Source records Start Marker
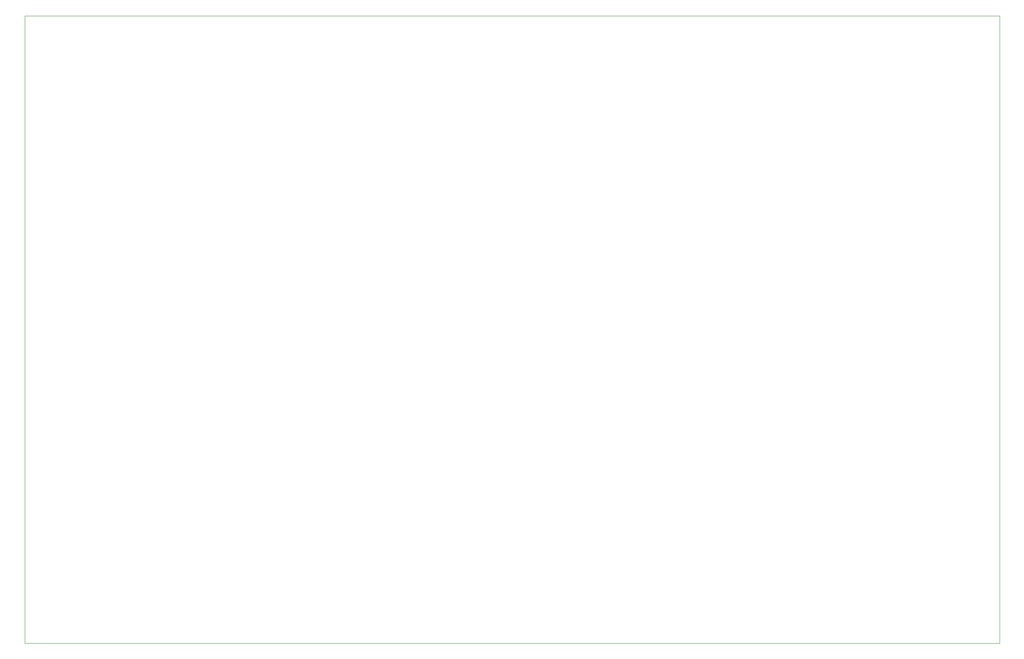
<source format=gbr>
%TF.GenerationSoftware,KiCad,Pcbnew,7.0.1*%
%TF.CreationDate,2023-03-27T20:51:40+10:00*%
%TF.ProjectId,RemoteHF,52656d6f-7465-4484-962e-6b696361645f,rev?*%
%TF.SameCoordinates,Original*%
%TF.FileFunction,Profile,NP*%
%FSLAX46Y46*%
G04 Gerber Fmt 4.6, Leading zero omitted, Abs format (unit mm)*
G04 Created by KiCad (PCBNEW 7.0.1) date 2023-03-27 20:51:40*
%MOMM*%
%LPD*%
G01*
G04 APERTURE LIST*
%TA.AperFunction,Profile*%
%ADD10C,0.100000*%
%TD*%
G04 APERTURE END LIST*
D10*
X38182500Y-21590000D02*
X241300000Y-21590000D01*
X38182500Y-21590000D02*
X38100000Y-21590000D01*
X38100000Y-152400000D02*
X38100000Y-21590000D01*
X38100000Y-152400000D02*
X241300000Y-152400000D01*
X241300000Y-21590000D02*
X241300000Y-152400000D01*
M02*

</source>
Source records End Marker
About this exercise – Please copy out each line of the data in which the word "format" occurs.

Exercise result –
<source format=gbr>
G04 Gerber Fmt 4.6, Leading zero omitted, Abs format (unit mm)*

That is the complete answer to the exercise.